*Task details:* Set down every record below exactly as it stands, minus the pictures.

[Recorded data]
════════

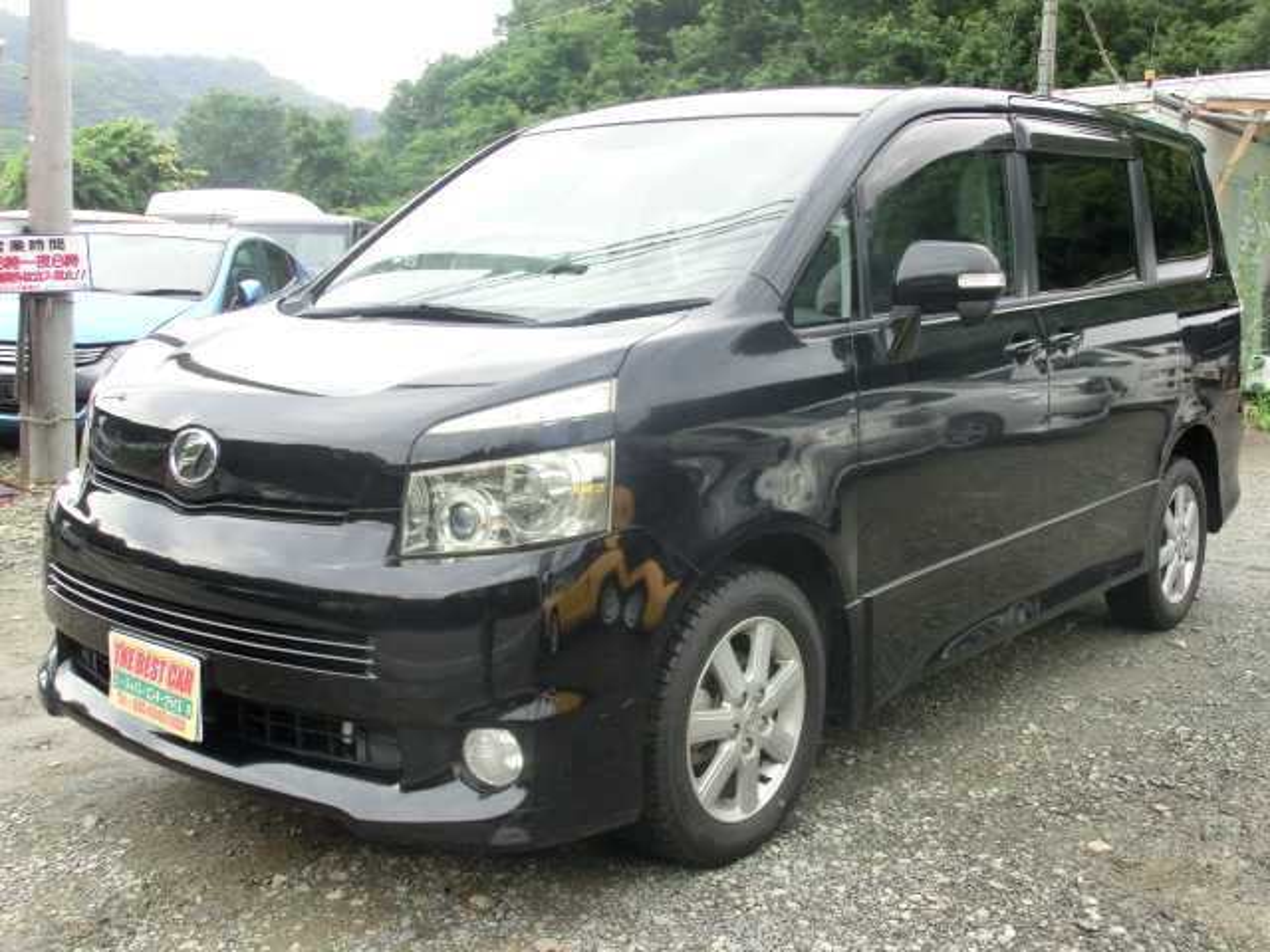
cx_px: 635
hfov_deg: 42.9
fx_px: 1614
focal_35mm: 44
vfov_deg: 32.9
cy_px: 476
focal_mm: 7.87
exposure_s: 1/60
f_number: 4.2
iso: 200
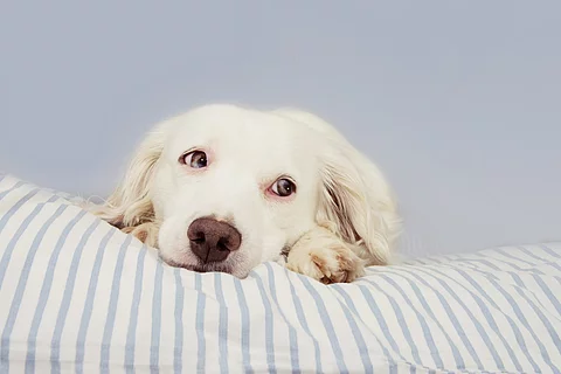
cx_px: 280
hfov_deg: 38.9
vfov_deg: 26.5
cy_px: 187
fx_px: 795
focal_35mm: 51
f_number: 10
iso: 100
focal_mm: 34
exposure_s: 1/60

════════

*Task result:*
cx_px: 635
hfov_deg: 42.9
fx_px: 1614
focal_35mm: 44
vfov_deg: 32.9
cy_px: 476
focal_mm: 7.87
exposure_s: 1/60
f_number: 4.2
iso: 200
cx_px: 280
hfov_deg: 38.9
vfov_deg: 26.5
cy_px: 187
fx_px: 795
focal_35mm: 51
f_number: 10
iso: 100
focal_mm: 34
exposure_s: 1/60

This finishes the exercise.